Meselelere “ilişkisel bakmak” yol gösterici olabilir. Türkiye, 1923'de kurulan bir “devlet-ulus” olarak tecessüm etti. Bunu parçalı ve eklektik olarak düşünürüz çok defa. Yâni “ulus devletleşti” veya tersinden “devlet uluslaştı” der, çıkarız işin içinden. Bu ifadelerin açılımı, ulusun bir devlet sâhibi olarak kendisini “kurumsallaştırması ”veya tersinden, egemenliği devralarak ulusun “devleti ulusallaştırması”, yâni “toplumsallaştırması”dır. Türkiye'de müphem kalan, tam da bu ilişkinin sınırlarının ve ölçülerinin ne olduğudur. Mesele iki blok olarak devlet ve ulusun üstünkörü bir birbirine eklemlendirilmesi, tutkalla tutturulması, yapıştırılması değildir. Hayli girintili, çıkıntılı, inceden inceye hesaplanmış bir terzilik gerektiren bir iştir devlet ve ulusu birbirine dikmek. Bizde maalesef bu hüner gelişmedi.
Pekiyi o zaman ne oldu? Devlet-ulus ilişkileri yaygın bir spekülasyonun konusu olarak çalıştı. Kimileri devleti, kimileri ise ulusu yücelterek mütemâdiyen çatıştı. İlki bir iktidâr pratiği; diğeri ise bir muhalefet pratiği olarak keskinleşti.
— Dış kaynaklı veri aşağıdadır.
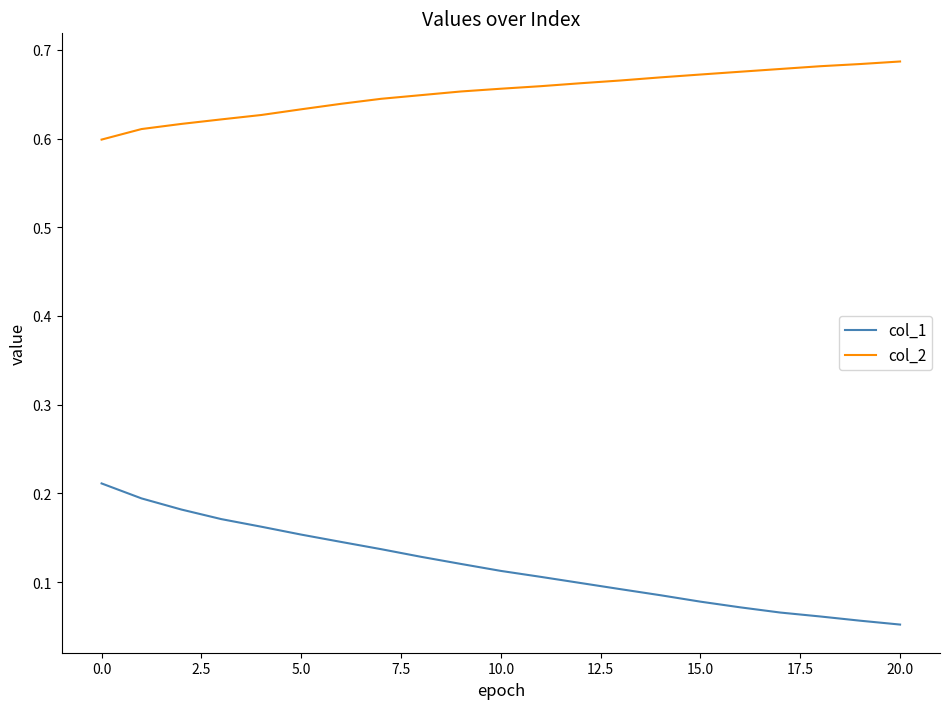

Which series has the widest spread of values?

col_1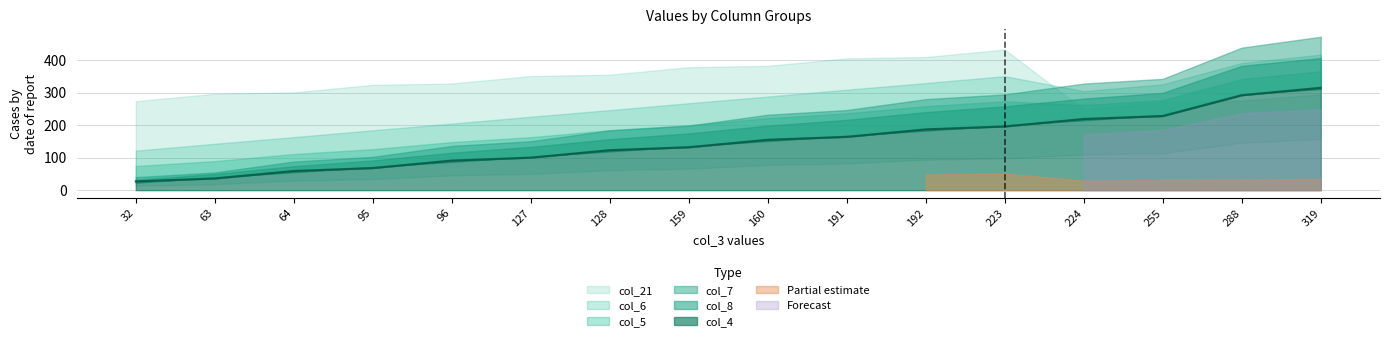

Between 95 and 160, which is larger?

160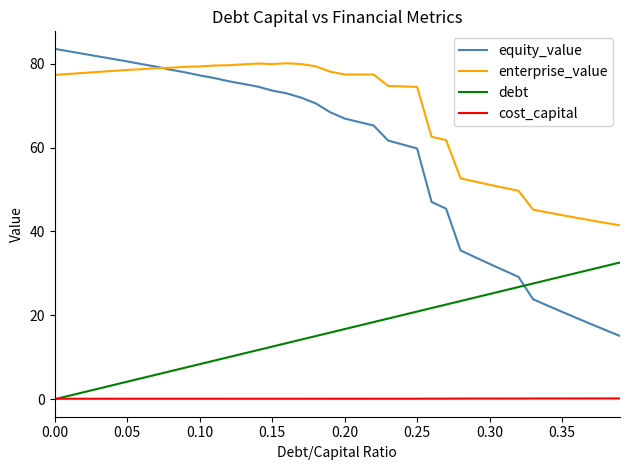

What are all the series names shown in the legend?

equity_value, enterprise_value, debt, cost_capital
Fâsid daire de burada oluştu. Muhalefetler, hak, hürriyet nidalarıyla “ulusun bağrından” çıktı, iktidar olduklarında ise dışa karşı güvenlikçi, içeriye karşı ise “nizamcı” yüzleriyle katıksız devletçi kesildiler.
Bu fâsid daireyi besleyen ise daha derinde fâsid bir ekonomik örüntünün olduğu unutulmamalıdır. Buna kısaca, evvelâ toprağın, daha sonra da hizmetler sektörünün merkezde olduğu rant ekonomisi denilebilir. Şahsî kanaâtim, devlet-ulus ilişkisinin bu hâle gelmesinin, çarpıklaşmasının esas sebebi de budur. Moden dünyada ulus, “sürdürülebilir” ve “arttırılabilir” ölçeklerde “değer üreten” bir varlık olarak mânâ kazanır. Her şey, bu değerlerin kamusal ve kurumsal alanlara mâli kanallarla aktarılmasında somutlaşıyor. Değeri üreten ulus, adı devlet olan kamusal-kurumsal güce adına “vergi” denilen bir kaynağı “ne kadar”, “hangi kullanımların önceliği” üzerinden aktaracak; bunun denetimi nasıl sağlanacaktır? Ulus ile devlet ilişkisinin nasıl olacağını esasta belirleyen budur. Cumhuriyeti ve demokrasiyi mânâlı tecrübeler olarak olgunlaştıracak olan da budur.
Türkiye'de söylemde çatışsa da devlet ve ulus fetişizmi buradan doğuyor. Varlık, zenginlik üretiyoruz, ama değer üretemiyoruz. Devlet “varlık” üretmenin sâdece aracı değil bizzat “kendisi” hâline geliyor. Ulusal girişimcilik ise devlet ile kurulan kuralsız veya kuralına uydurulmuş ilişkiler üzerinden, yağmacılığa dönüşerek şekilleniyor. Bürokrasiler ile girişimciler arasında kayıt dışı paylaşımlar temelinde, evet varlıklar büyüyor, zenginlikler oluşuyor, birikiyor, ama “değerli” işler değil bunlar. Demokrasi ise bunun erişim yollarını veriyor. Şahsîci, hemşehricilik temelinde, “klanokrasi” olarak işliyor süreçler. Değer üretmeden varlık büyütmek varolan değerleri de erozyona uğratıyor. Kültür, kimlik, inanç fetişizmi de bunun bir çıktısı. Soru basit: Vergi kaçakçılığının yaygınlaştığı, olağanlaştığı, sık sık affa uğradığı yerde hangi ahlâkî değer barınabilir ki? Vergi kaçakçısı bir toplumdan ulus çıkar mı? Devleti ve milleti ile bölünmez bir bütün olmanın esrarı nedir?
2023 Vizyonu, eğer olacaksa, kimsenin kendisini dışarıda tutmayacağı, esaslı bir iç hesaplaşmayı gerektiriyor. Cârî hesaplaşmaların dışında bir hesaplaşma olmak zorunda bu. Eğer yapabilirsek, evet hiç şüphem yok, bir asır daha kazanırız.